Work order 1
In the clock distribution text, what does simulation of the clock grid show the worst-case skew to be?
Work order 2
Continue the text on local clock buffers and clock distribution from its final sentence onward.

(Extract to read Opens)

The clock grids provide a low skew clock to all portions of the chip. Simulation of the grid shows that the worst-case skew is less than 12 ps. Figure 3 shows the clock skew across the chip. The clock signal must also be distributed locally to clocked elements (e.g., latches). A local clock buffer (LCB) is used to distribute the clock locally. The Cell/B.E. processor LCB structure allows for cycle-accurate mode switching from functional mode to test mode. The LCB provides the gain for driving the clocked devices and the gating mechanisms needed for ac power savings and test operations.
Figure 3
The LCB provides a clock-splitter function. The latches used in the Cell/B.E. processor design are master–slave latches that provide edge-triggered operation. The LCB takes in the single-phase base clock from the clock grid and generates the local clock. Figure 4 shows the block diagram for the basic LCB.
Figure 4
Inputs to the LCB include the grid clock (global clock), scan, clockgate_b, and testhold_b. Outputs are load clock (lclk) and two data capture clocks, d1clk and d2clk. The d1clk is used during functional operation of the chip, and the d2clk is used during scan test operations.

(Extract to read Closes)
(Records shown Opens)

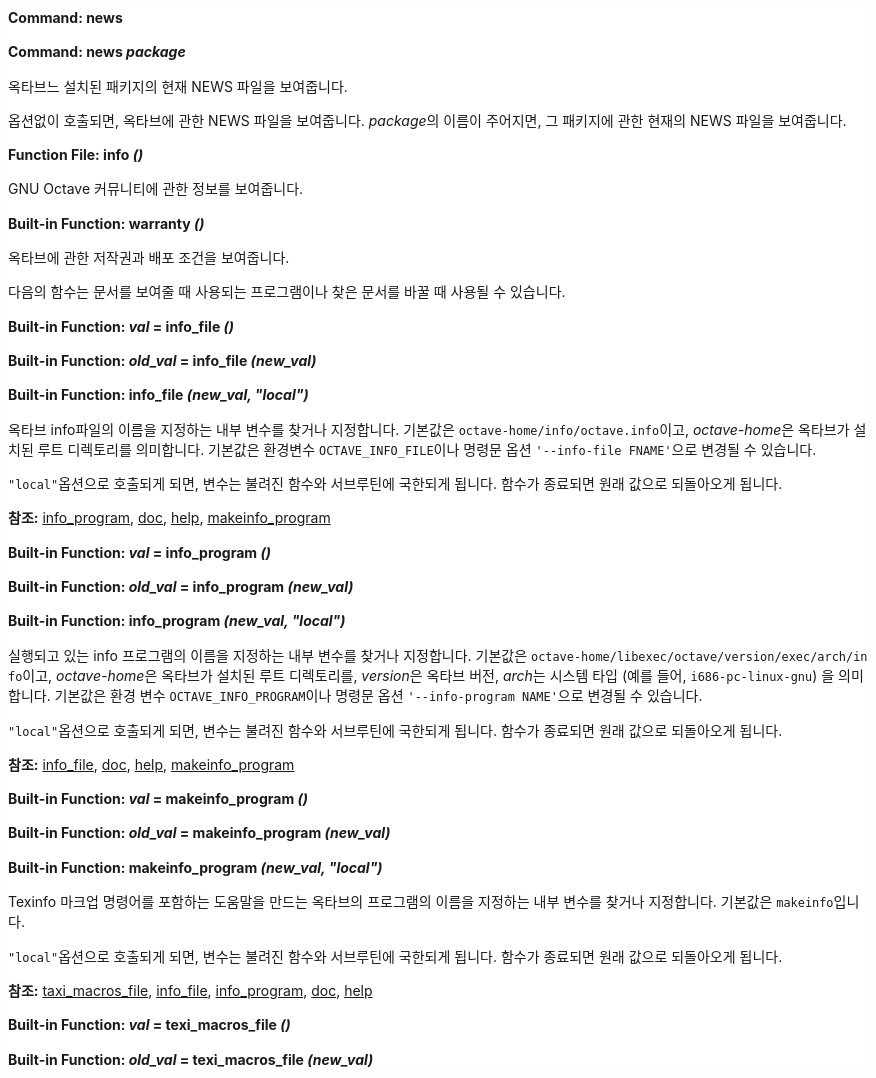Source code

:  **Command: news**

 **Command: news *package***

  옥타브느 설치된 패키지의 현재 NEWS 파일을 보여줍니다.

  옵션없이 호출되면, 옥타브에 관한 NEWS 파일을 보여줍니다. *package*의 이름이 주어지면, 그 패키지에 관한 현재의 NEWS 파일을 보여줍니다.

 **Function File: info *()***

  GNU Octave 커뮤니티에 관한 정보를 보여줍니다.

 **Built-in Function: warranty *()***

  옥타브에 관한 저작권과 배포 조건을 보여줍니다.



 다음의 함수는 문서를 보여줄 때 사용되는 프로그램이나 찾은 문서를 바꿀 때 사용될 수 있습니다.

 **Built-in Function: *val* = info_file *()***

 **Built-in Function: *old_val* = info_file *(new_val)***

 **Built-in Function: info_file *(new_val, "local")***

  옥타브 info파일의 이름을 지정하는 내부 변수를 찾거나 지정합니다. 기본값은 `octave-home/info/octave.info`이고, *octave-home*은 옥타브가 설치된 루트 디렉토리를 의미합니다. 기본값은 환경변수 `OCTAVE_INFO_FILE`이나 명령문 옵션 `'--info-file FNAME'`으로 변경될 수 있습니다.

  `"local"`옵션으로 호출되게 되면, 변수는 불려진 함수와 서브루틴에 국한되게 됩니다. 함수가 종료되면 원래 값으로 되돌아오게 됩니다.

  **참조:** [info_program](), [doc](), [help](), [makeinfo_program]()


 **Built-in Function: *val* = info_program *()***

 **Built-in Function: *old_val* = info_program *(new_val)***

 **Built-in Function: info_program *(new_val, "local")***

  실행되고 있는 info 프로그램의 이름을 지정하는 내부 변수를 찾거나 지정합니다. 기본값은 `octave-home/libexec/octave/version/exec/arch/info`이고, *octave-home*은 옥타브가 설치된 루트 디렉토리를, *version*은 옥타브 버전, *arch*는 시스템 타입 (예를 들어, `i686-pc-linux-gnu`) 을 의미합니다. 기본값은 환경 변수 `OCTAVE_INFO_PROGRAM`이나 명령문 옵션 `'--info-program NAME'`으로 변경될 수 있습니다.

  `"local"`옵션으로 호출되게 되면, 변수는 불려진 함수와 서브루틴에 국한되게 됩니다. 함수가 종료되면 원래 값으로 되돌아오게 됩니다.

  **참조:** [info_file](), [doc](), [help](), [makeinfo_program]()


 **Built-in Function: *val* = makeinfo_program *()***

 **Built-in Function: *old_val* = makeinfo_program *(new_val)***

 **Built-in Function: makeinfo_program *(new_val, "local")***

  Texinfo 마크업 명령어를 포함하는 도움말을 만드는 옥타브의 프로그램의 이름을 지정하는 내부 변수를 찾거나 지정합니다. 기본값은 `makeinfo`입니다.

 `"local"`옵션으로 호출되게 되면, 변수는 불려진 함수와 서브루틴에 국한되게 됩니다. 함수가 종료되면 원래 값으로 되돌아오게 됩니다.

  **참조:** [taxi_macros_file](), [info_file](), [info_program](), [doc](), [help]()


 **Built-in Function: *val* = texi_macros_file *()***

 **Built-in Function: *old_val* = texi_macros_file *(new_val)***
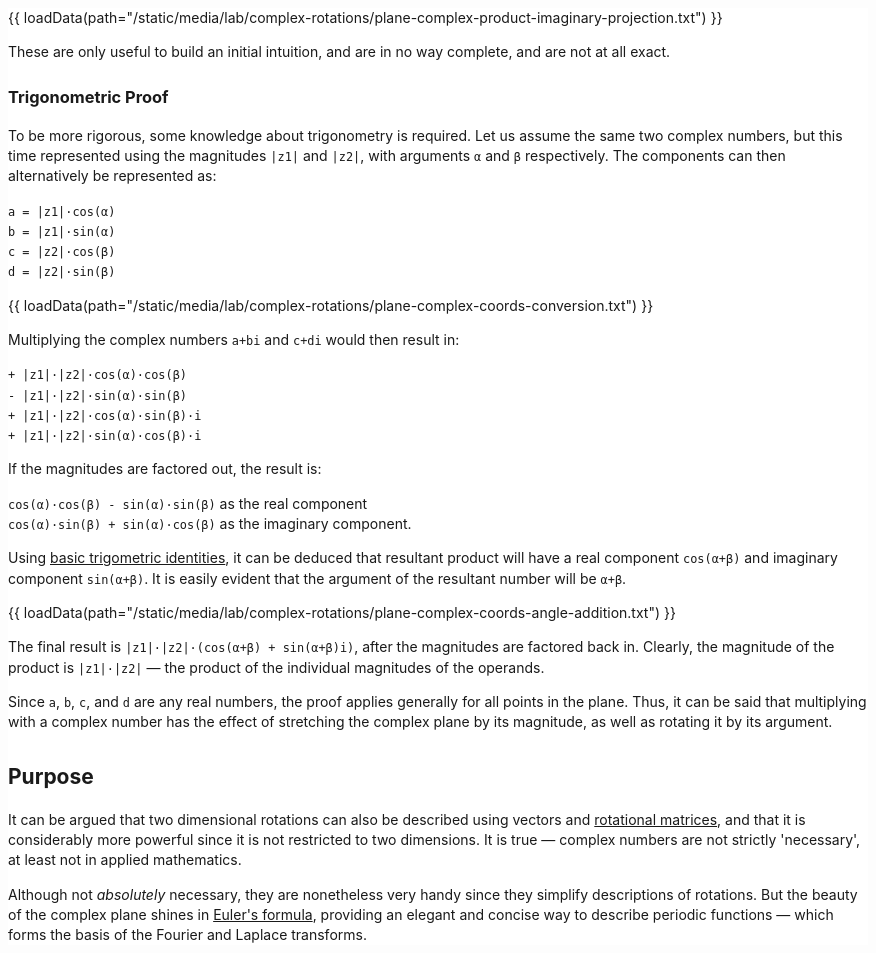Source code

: {{ loadData(path="/static/media/lab/complex-rotations/plane-complex-product-imaginary-projection.txt") }}

These are only useful to build an initial intuition, and are in no way complete, and are not at all exact.

### Trigonometric Proof

To be more rigorous, some knowledge about trigonometry is required. Let us assume the same two complex numbers, but this time represented using the magnitudes `|z1|` and `|z2|`, with arguments `α` and `β` respectively. The components can then alternatively be represented as:

`a = |z1|·cos(α)`\
`b = |z1|·sin(α)`\
`c = |z2|·cos(β)`\
`d = |z2|·sin(β)`

{{ loadData(path="/static/media/lab/complex-rotations/plane-complex-coords-conversion.txt") }}

Multiplying the complex numbers `a+bi` and `c+di` would then result in:

`+ |z1|·|z2|·cos(α)·cos(β)`\
`- |z1|·|z2|·sin(α)·sin(β)`\
`+ |z1|·|z2|·cos(α)·sin(β)·i`\
`+ |z1|·|z2|·sin(α)·cos(β)·i`

If the magnitudes are factored out, the result is:

`cos(α)·cos(β) - sin(α)·sin(β)` as the real component\
`cos(α)·sin(β) + sin(α)·cos(β)` as the imaginary component.

Using [basic trigometric identities](https://en.wikipedia.org/wiki/List_of_trigonometric_identities#Angle_sum_and_difference_identities), it can be deduced that resultant product will have a real component `cos(α+β)` and imaginary component `sin(α+β)`. It is easily evident that the argument of the resultant number will be `α+β`.

{{ loadData(path="/static/media/lab/complex-rotations/plane-complex-coords-angle-addition.txt") }}

The final result is `|z1|·|z2|·(cos(α+β) + sin(α+β)i)`, after the magnitudes are factored back in. Clearly, the magnitude of the product is `|z1|·|z2|` — the product of the individual magnitudes of the operands.

Since `a`, `b`, `c`, and `d` are any real numbers, the proof applies generally for all points in the plane. Thus, it can be said that multiplying with a complex number has the effect of stretching the complex plane by its magnitude, as well as rotating it by its argument.

## Purpose

It can be argued that two dimensional rotations can also be described using vectors and [rotational matrices](https://en.wikipedia.org/wiki/Rotation_matrix), and that it is considerably more powerful since it is not restricted to two dimensions. It is true — complex numbers are not strictly 'necessary', at least not in applied mathematics.

Although not *absolutely* necessary, they are nonetheless very handy since they simplify descriptions of rotations. But the beauty of the complex plane shines in [Euler's formula](https://en.wikipedia.org/wiki/Euler%27s_formula), providing an elegant and concise way to describe periodic functions — which forms the basis of the Fourier and Laplace transforms.
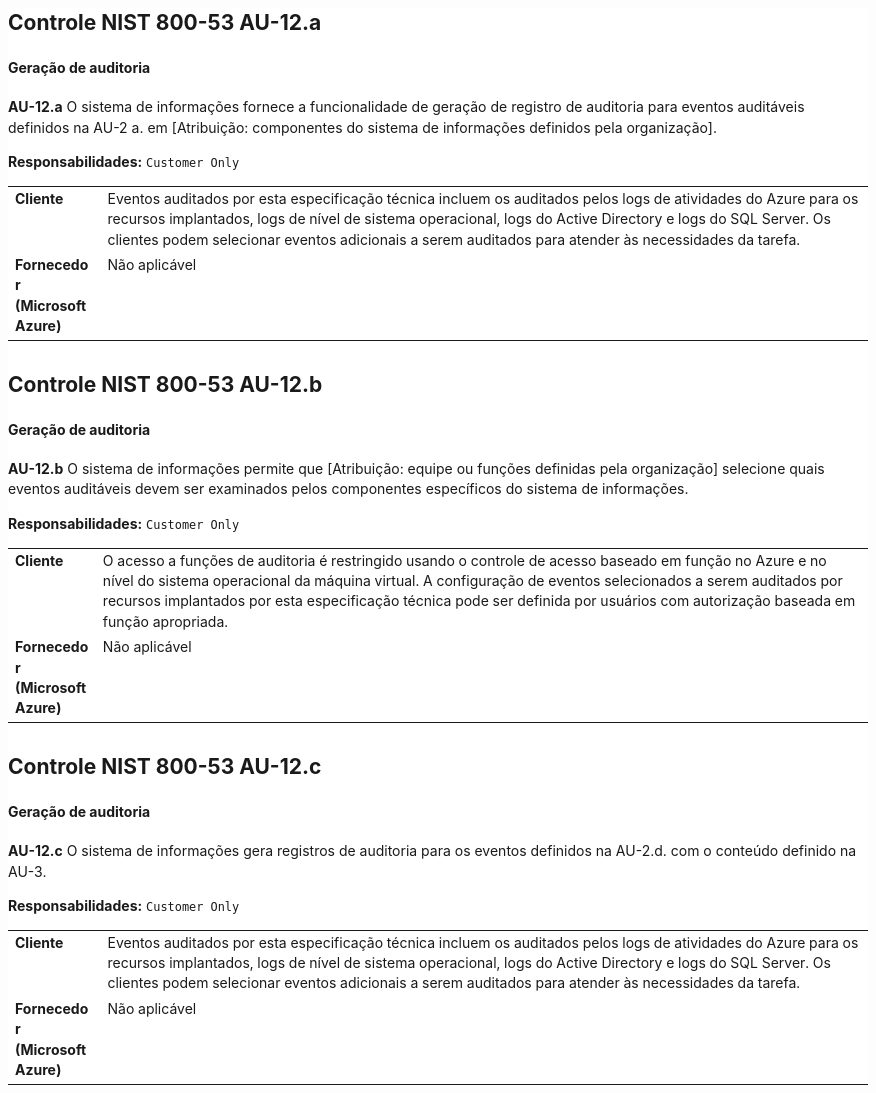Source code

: 
 ## <a name="nist-800-53-control-au-12a"></a>Controle NIST 800-53 AU-12.a

#### <a name="audit-generation"></a>Geração de auditoria

**AU-12.a** O sistema de informações fornece a funcionalidade de geração de registro de auditoria para eventos auditáveis definidos na AU-2 a. em [Atribuição: componentes do sistema de informações definidos pela organização].

**Responsabilidades:** `Customer Only`

|||
|---|---|
| **Cliente** | Eventos auditados por esta especificação técnica incluem os auditados pelos logs de atividades do Azure para os recursos implantados, logs de nível de sistema operacional, logs do Active Directory e logs do SQL Server. Os clientes podem selecionar eventos adicionais a serem auditados para atender às necessidades da tarefa. |
| **Fornecedor (Microsoft Azure)** | Não aplicável |


 ## <a name="nist-800-53-control-au-12b"></a>Controle NIST 800-53 AU-12.b

#### <a name="audit-generation"></a>Geração de auditoria

**AU-12.b** O sistema de informações permite que [Atribuição: equipe ou funções definidas pela organização] selecione quais eventos auditáveis devem ser examinados pelos componentes específicos do sistema de informações.

**Responsabilidades:** `Customer Only`

|||
|---|---|
| **Cliente** | O acesso a funções de auditoria é restringido usando o controle de acesso baseado em função no Azure e no nível do sistema operacional da máquina virtual. A configuração de eventos selecionados a serem auditados por recursos implantados por esta especificação técnica pode ser definida por usuários com autorização baseada em função apropriada. |
| **Fornecedor (Microsoft Azure)** | Não aplicável |


 ## <a name="nist-800-53-control-au-12c"></a>Controle NIST 800-53 AU-12.c

#### <a name="audit-generation"></a>Geração de auditoria

**AU-12.c** O sistema de informações gera registros de auditoria para os eventos definidos na AU-2.d. com o conteúdo definido na AU-3.

**Responsabilidades:** `Customer Only`

|||
|---|---|
| **Cliente** | Eventos auditados por esta especificação técnica incluem os auditados pelos logs de atividades do Azure para os recursos implantados, logs de nível de sistema operacional, logs do Active Directory e logs do SQL Server. Os clientes podem selecionar eventos adicionais a serem auditados para atender às necessidades da tarefa. |
| **Fornecedor (Microsoft Azure)** | Não aplicável |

(Records shown Closes)

Expected answer 1
Less than 12 ps.

Expected answer 2
Referring to the block diagram, “global clock” is the grid clock. This signal is a hard connection to the clock grid. The clockgate_b signal is used by the functional logic to gate the outputs of the LCB. This effectively causes the latch(es) connected to the LCB to stop. This signal is used by the logic designer to gate logic functions (e.g., state machines) and to reduce ac power by gating latch clocks when latch update is not needed. The “scan” input is a test control signal that indicates that the operation is a test scan cycle. When the scan input is active, the clockgate_b signal is disabled. The testhold_b signal has the overall control of starting and stopping the LCB outputs. When this signal is a logic “1,” the LCB is free to generate clocks. When the signal is “0,” clocks are stopped. Note that the core clock grid is never stopped; only the outputs from the LCB are stopped with the clock gating signals. All signals to the LCB are timed at full operational speed. This allows for the latches of the chip to be scanned at full operation speed and the capability to go from functional to scan mode on a per-clock-cycle basis.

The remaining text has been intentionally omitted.